People with deep victim patterns tends to reneact situations where they can play out these misdemeanours by others which further complicates the situation! Some professional victims, are naricissistically inclined and are constantly seeking to hold others responsible for their unmet needs, or ancestrally and psychically guised pain, through a catalogue of subliminal ‘shoulds’ and ‘ought to haves’ that bombard the nervous system and exploit the other’s healthy shame settings.
All these shame bombings have one thing in common.
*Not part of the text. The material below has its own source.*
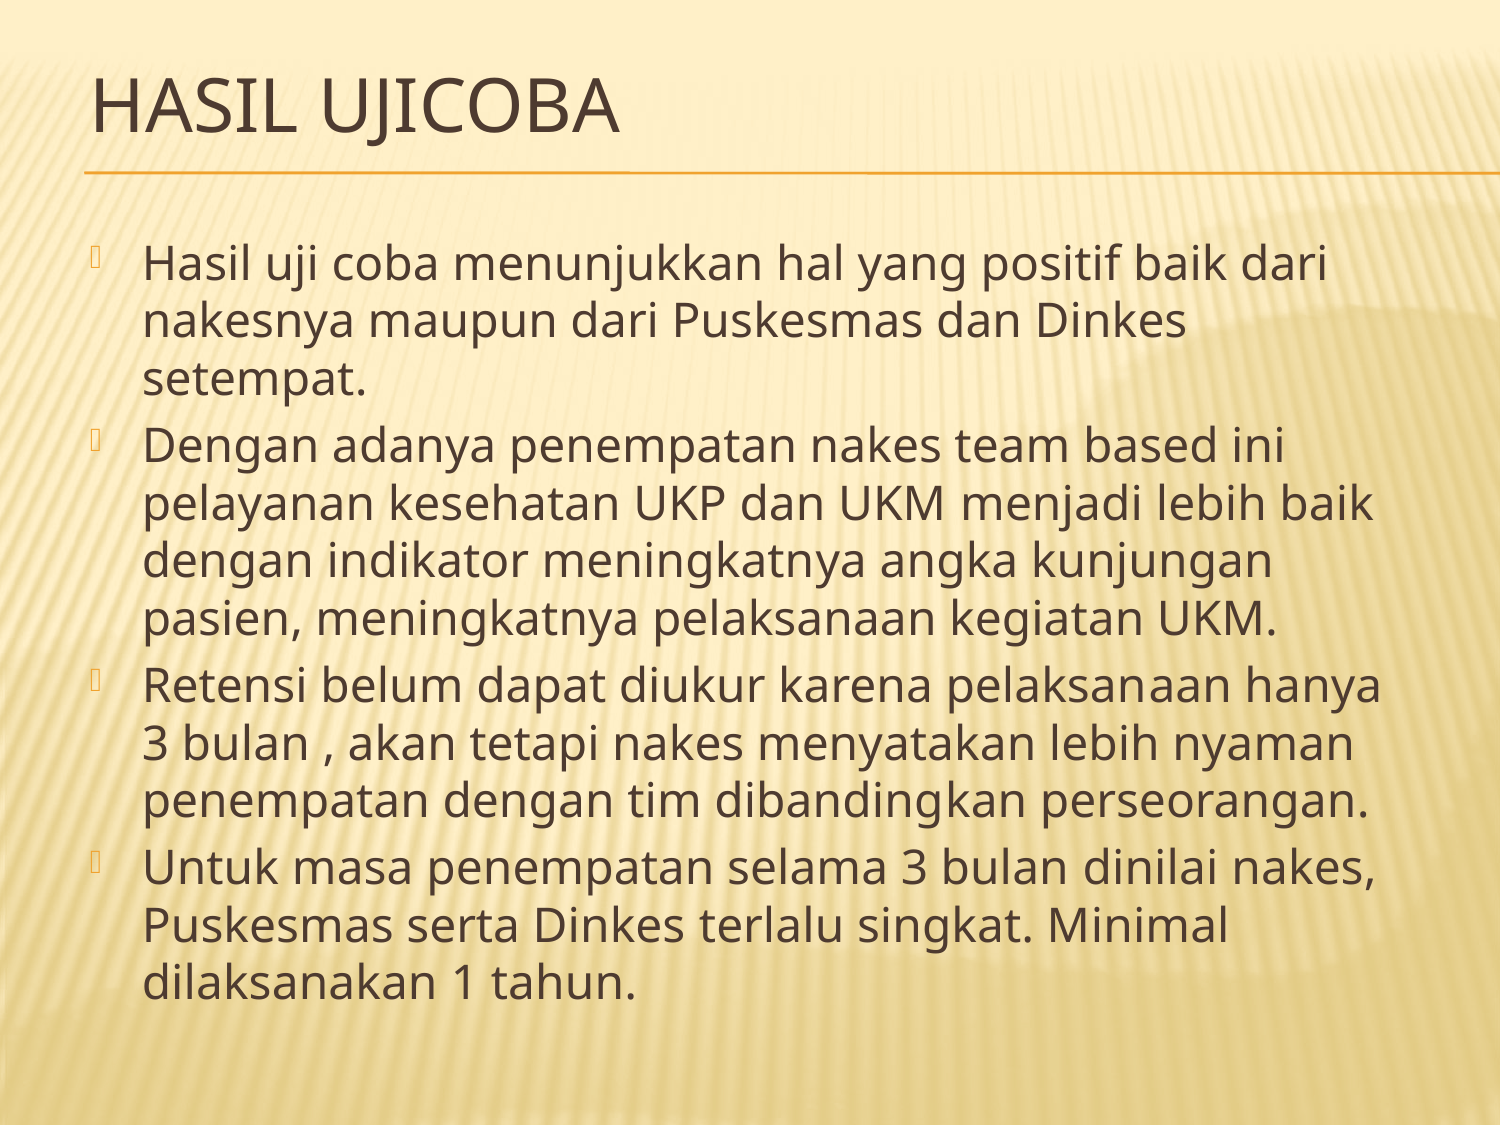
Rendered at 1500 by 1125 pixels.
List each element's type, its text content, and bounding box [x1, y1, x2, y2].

list Hasil uji coba menunjukkan hal yang positif baik dari nakesnya maupun dari Puskesmas dan Dinkes setempat. Dengan adanya penempatan nakes team based ini pelayanan kesehatan UKP dan UKM menjadi lebih baik dengan indikator meningkatnya angka kunjungan pasien, meningkatnya pelaksanaan kegiatan UKM. Retensi belum dapat diukur karena pelaksanaan hanya 3 bulan , akan tetapi nakes menyatakan lebih nyaman penempatan dengan tim dibandingkan perseorangan. Untuk masa penempatan selama 3 bulan dinilai nakes, Puskesmas serta Dinkes terlalu singkat. Minimal dilaksanakan 1 tahun. [75, 224, 1425, 1070]
title Hasil Ujicoba [75, 45, 1425, 161]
They attempt to force another to take on a disowned emotion, acquiesce and therefore submit their personal power to the other person’s set of inner rules or expectations to override their own better judgement to appease the toxic shame being laid at their door.
Confusingly in the New Age, this shame bomb can come in the guise of honest directness, sacred sexuality talk or non violent communication as well as plain old blaming. Often it is a cleverly disguised and highly charged attempt to leverage personal power and self importance over another so the person in denial can justify these seemingly plausible notions as reasonable expectations to get around a person’s healthy shielding from toxic shame.